Salgo yo en todas

Me contó un amigo que otro amigo suyo había elaborado una cuidada presentación de fotografías, un montaje en forma de vídeo, para regalársela a su hermana y cuñado. Éstos habían organizado semanas atrás una fiesta con familias y allegados para celebrar sus diez años de constante y venturoso matrimonio; pero, excepto la suya, una a una habían ido fallando (por las baterías en algunos casos, y por la torpeza de sus dueños en otros) las sofisticadas cámaras y videocámaras llevadas por los asistentes para inmortalizar la celebración.

Antes de entregarla a sus destinatarios, el amigo de mi amigo se la mostró a su esposa, quien, aun cuando no había terminado la presentación y emitido un bondadoso veredicto, hizo notar lo obvio.

Pero... Estoy en todas. Salgo yo en todas...

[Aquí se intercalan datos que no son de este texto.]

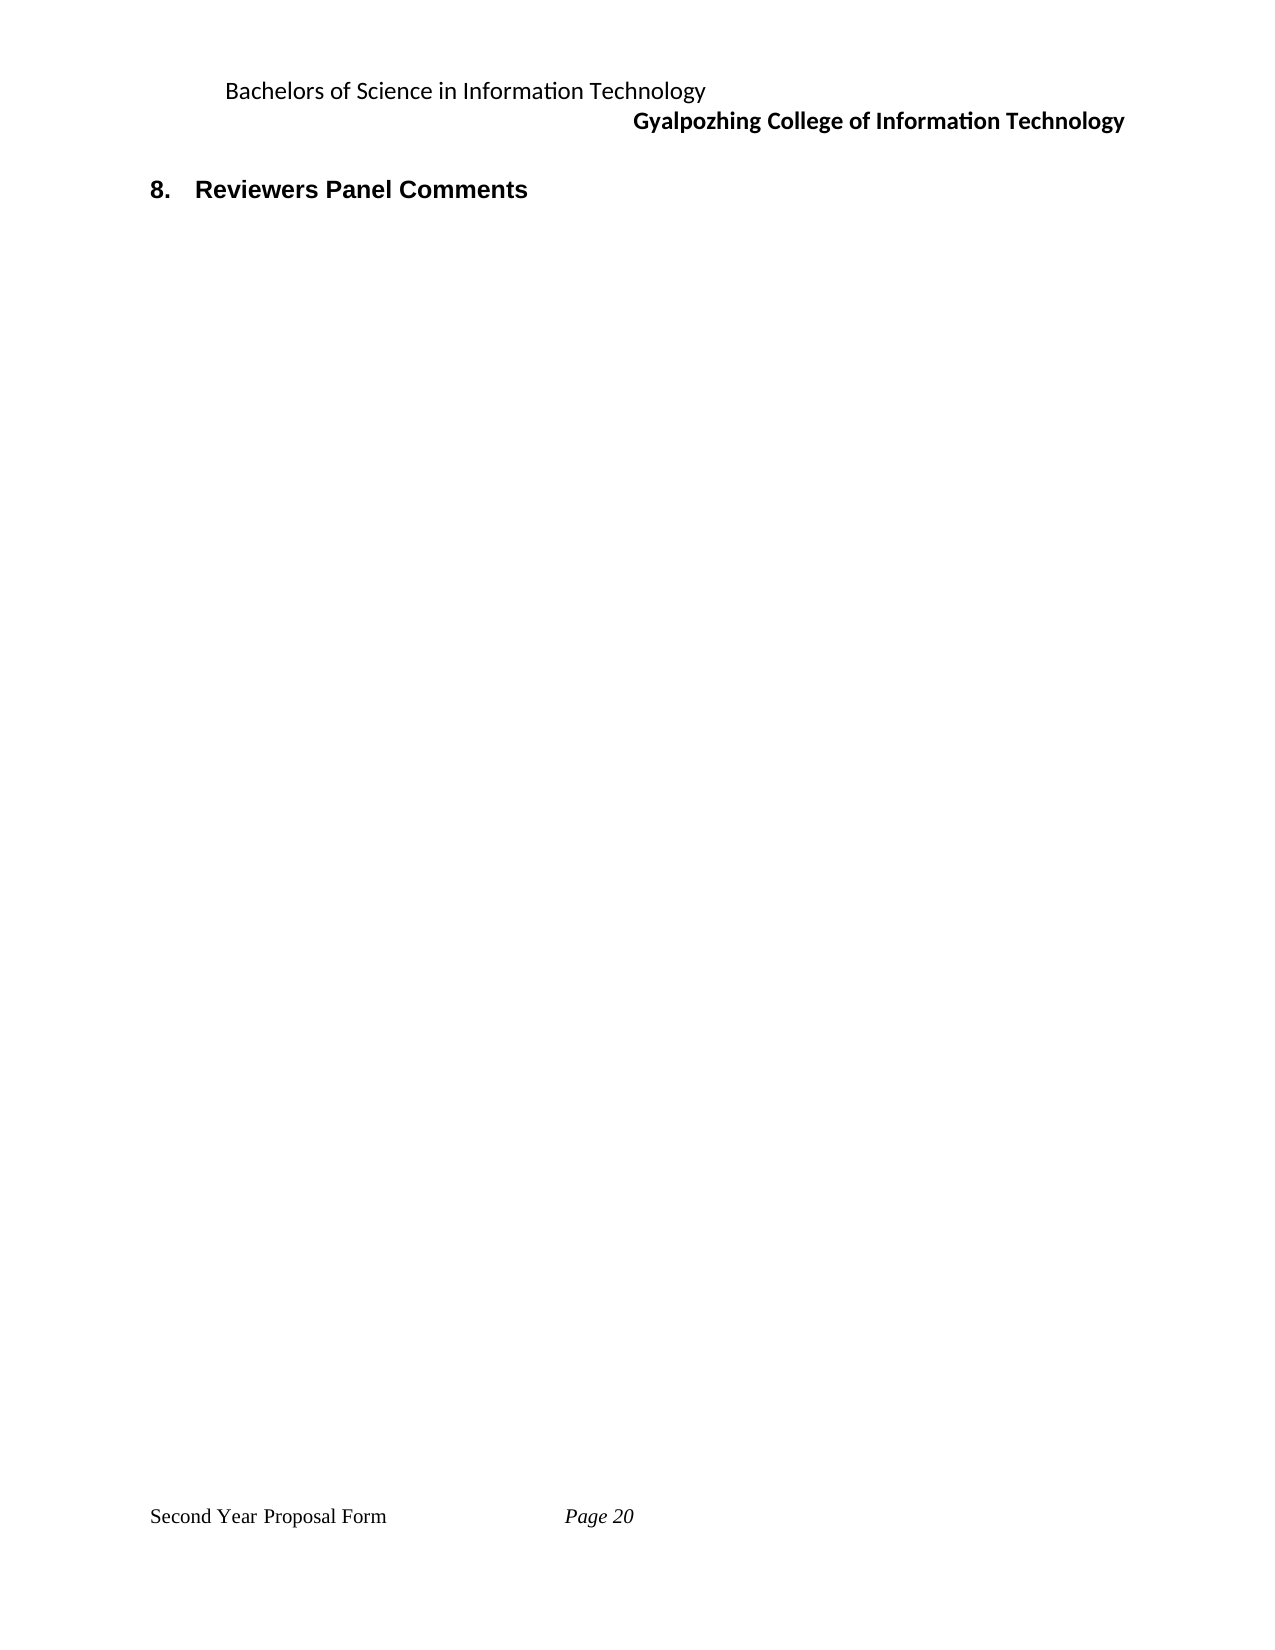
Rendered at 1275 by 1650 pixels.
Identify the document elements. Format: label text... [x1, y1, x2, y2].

subtitle 8. Reviewers Panel Comments [150, 175, 1125, 204]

Y debía de ser cierto: ahí estaba ella, en todas las fotos, salvo en algunas, dos o tres de entre varias docenas, dedicadas sólo a los homenajeados. Algo de lo que él no se había dado la menor cuenta. De manera inconsciente, sin premeditarlo, su objetivo había encuadrado una y otra vez, sola o en compañía, de cuerpo entero o en primer plano, a su razón de ser.

Cuando me lo contó, recordé de inmediato la secuencia de una de esas películas que sacan lo peor de los críticos y lo mejor de los espectadores, en la que una (supuestamente) obvia enemistad no era sino la manifestación de un amor invencible y desesperanzado. En este caso, el ostinato de imágenes era deliberado, pero los motivos no parecían divergir.




También recordé aquellos años en que, con la desfachatez de la adolescencia, iba por el mundo con pose de poeta simbolista maldito (que no maldito poeta simbolista, pues la propiedad conmutativa sólo sirve para los números, no para las palabras), proclamando que la vida imita al arte y es, por decirlo así, el espejo, en tanto que el arte es la realidad, según distinguió Oscar Wilde. Y lo recordé para comprobar lo que venía sospechando desde que abandoné aquella desequilibrada edad: que la genial boutade de Wilde no pasaba de ser una boutade genial.

¿Qué se puede esperar después de veintidós años y cinco meses repitiendo una primera cita perpetua? Esta vida que intentamos dominar cuando apenas la entendemos, que intentamos razonar cuando ni siquiera tenemos la certeza de que no es un sueño propio o ajeno, ¿puede ser tan sólo un espejo?